Doña Aurora se incorporó con la certeza de que los malos vientos volvían a acompañarla.
– ¡Corre! ¡Es doña Mencía!
La joven tiritaba en la estera delirando. Tenía todo el cuerpo cubierto de erupciones que se intensificaban en las piernas, los brazos y el rostro. Valvanera se dirigió a doña Aurora con la cara descompuesta.
– ¿Qué hacemos?
Doña Aurora miró a la enferma sin contestar a su esclava. El dolor y la muerte, que durante siete meses consiguió mantener lejos de los suyos, entraban en su casa de su propia mano.
Valvanera tocaba la frente de la niña buscando los síntomas de la madre.
– Hace días que andaba con fiebres. Ya no daba de mamar a los niños, ella pensaba que la retirada de la leche la había enfermado. ¿Qué hacemos? ¿Aviso al capitán don Lorenzo?
La princesa continuaba mirando el rostro de doña Mencía, hermoso y joven cuando se acostó hacía tan sólo unas horas, y recordó un verso que aprendió en el calmecac.
– Quiero flores que duren en mis manos.
Valvanera cogió también al pequeño Miguel y se dirigió hacia el cuarto de don Lorenzo con un niño en cada brazo. Instantes después, el capitán entraba en la habitación y contemplaba a doña Mencía cubierta por una manta de algodón. Doña Aurora se arrodillaba, inclinándose hasta tocar el suelo con las manos abiertas. El capitán se acercó e intentó levantarla.
– Vamos, salgamos de aquí, Juan se encargará de todo. Al menos no ha sufrido demasiado.
Pero la princesa se libró de los brazos de don Lorenzo de la Barreda, no podía soportar que la rozara, las manchas de la sangre y de las enfermedades de su pueblo le impregnaban de un olor ácido como el que acompañaba a todos sus soldados. Desde que llegaron a su tierra, la certeza de la muerte había sustituido a la esperanza de encontrar en ella la continuidad de la vida. Los guerreros ya no morían en combate, ya no acompañaban al Sol para que siguiera su camino hasta su cenit, morían en sus esteras deformados por la enfermedad. Las víctimas de los sacrificios sagrados ya no alimentaban a los dioses con su sangre, ahora los nuevos sacerdotes bebían la de un dios que permitía matanzas en su nombre.
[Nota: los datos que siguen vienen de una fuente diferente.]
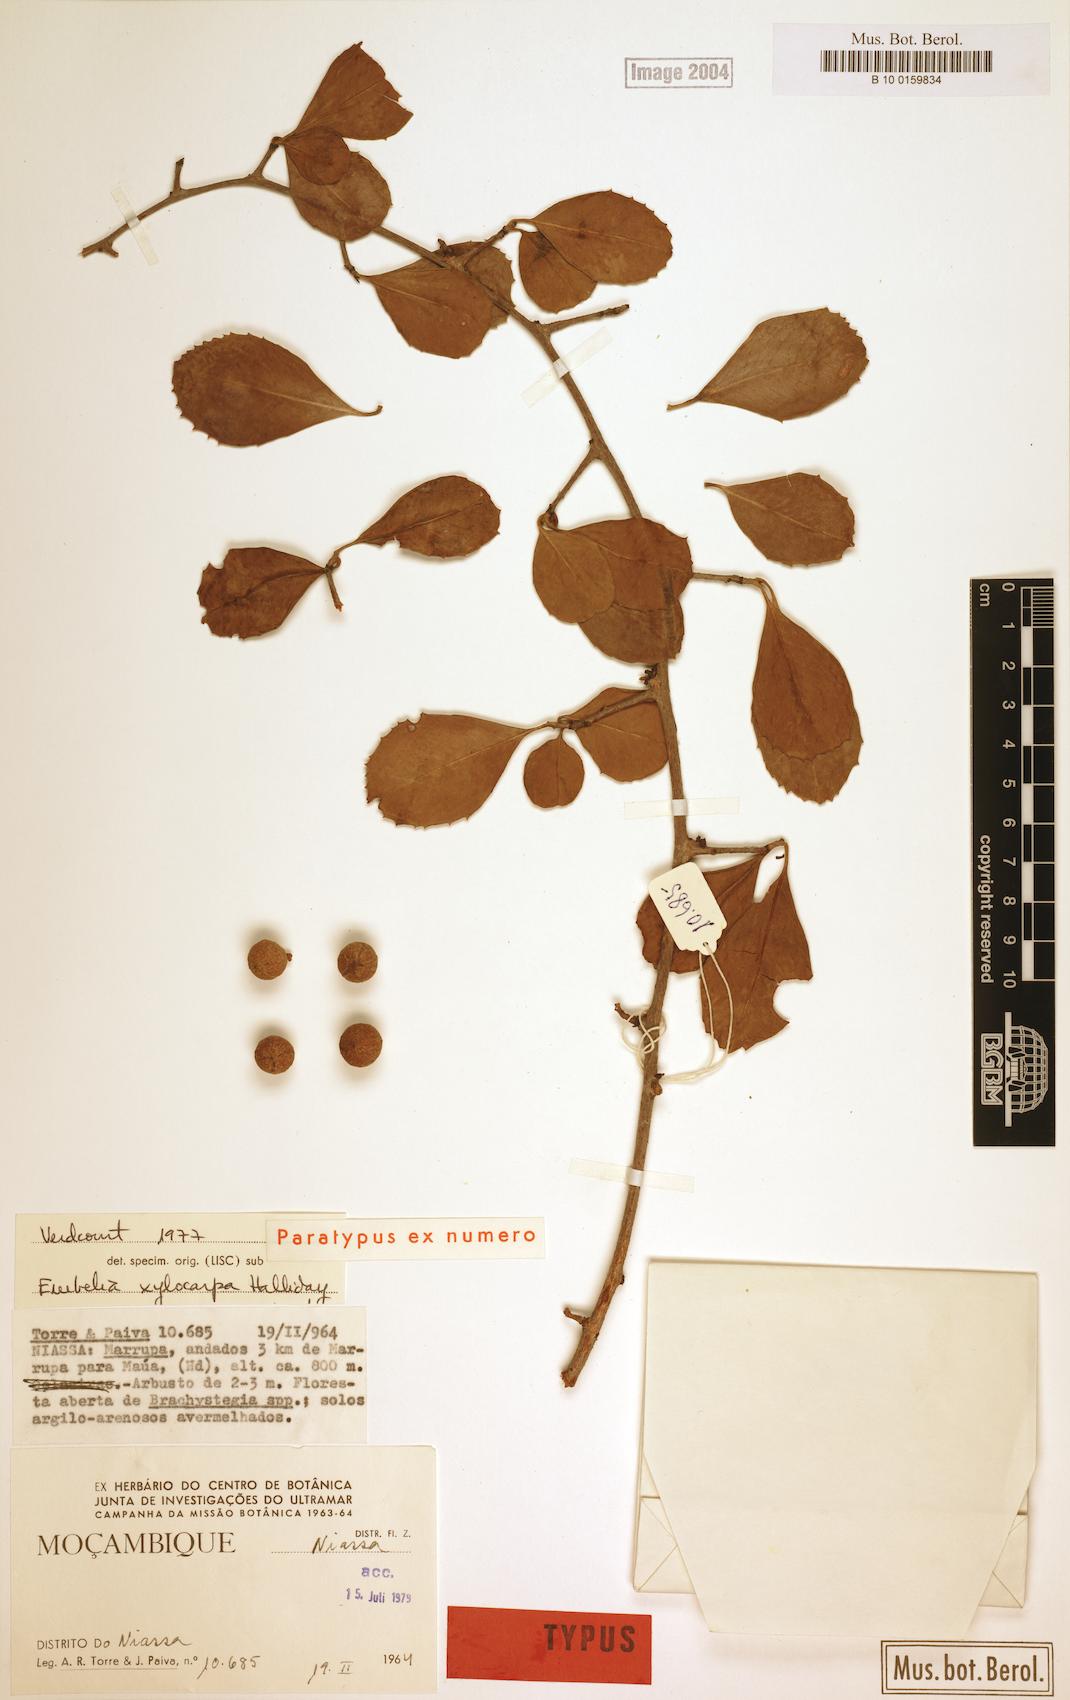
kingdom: Plantae
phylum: Tracheophyta
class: Magnoliopsida
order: Ericales
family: Primulaceae
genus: Embelia
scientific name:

Los puños de doña Aurora se cerraron, sus gritos se escuchaban en todo el palacio mientras descargaba su desesperación contra el suelo.
Al día siguiente llegó la noticia de que varias naves repletas de soldados habían llegado a Veracruz con la orden de apresar a los españoles. Don Lorenzo se encontraba entre los capitanes que marcharían para enfrentarse a las tropas recién llegadas, él mismo se lo comunicó a la princesa dos días antes de partir, y nuevamente le ofreció la oportunidad de volver a su casa con Valvanera.
– Pasaremos por Cempoal. Podríais llevar a María con vosotras, Miguel se quedaría al cuidado de un ama de cría.
Pero doña Aurora no consintió en separarse de Miguel. El niño la quería. No podía traicionar la promesa que se hizo a sí misma, lo cuidaría como a un hijo, como Espiga Turquesa cuidó de ella. Su madre se alegraría si regresara, pero no soportaría la deshonra que llevaría consigo. Cuando la entregó a los extranjeros renunció a ella para siempre. Su vuelta supondría una condena a la soledad y al abandono, a menos que encontrara la protección de un hombre. Su madre sabía que ningún joven aceptaría a una viuda que nunca llegó a ser esposa. Don Lorenzo la protegía desde que vino al mundo el pequeño Miguel, el destino les había unido para siempre, ella jamás se atrevería a intervenir en los deseos de los dioses.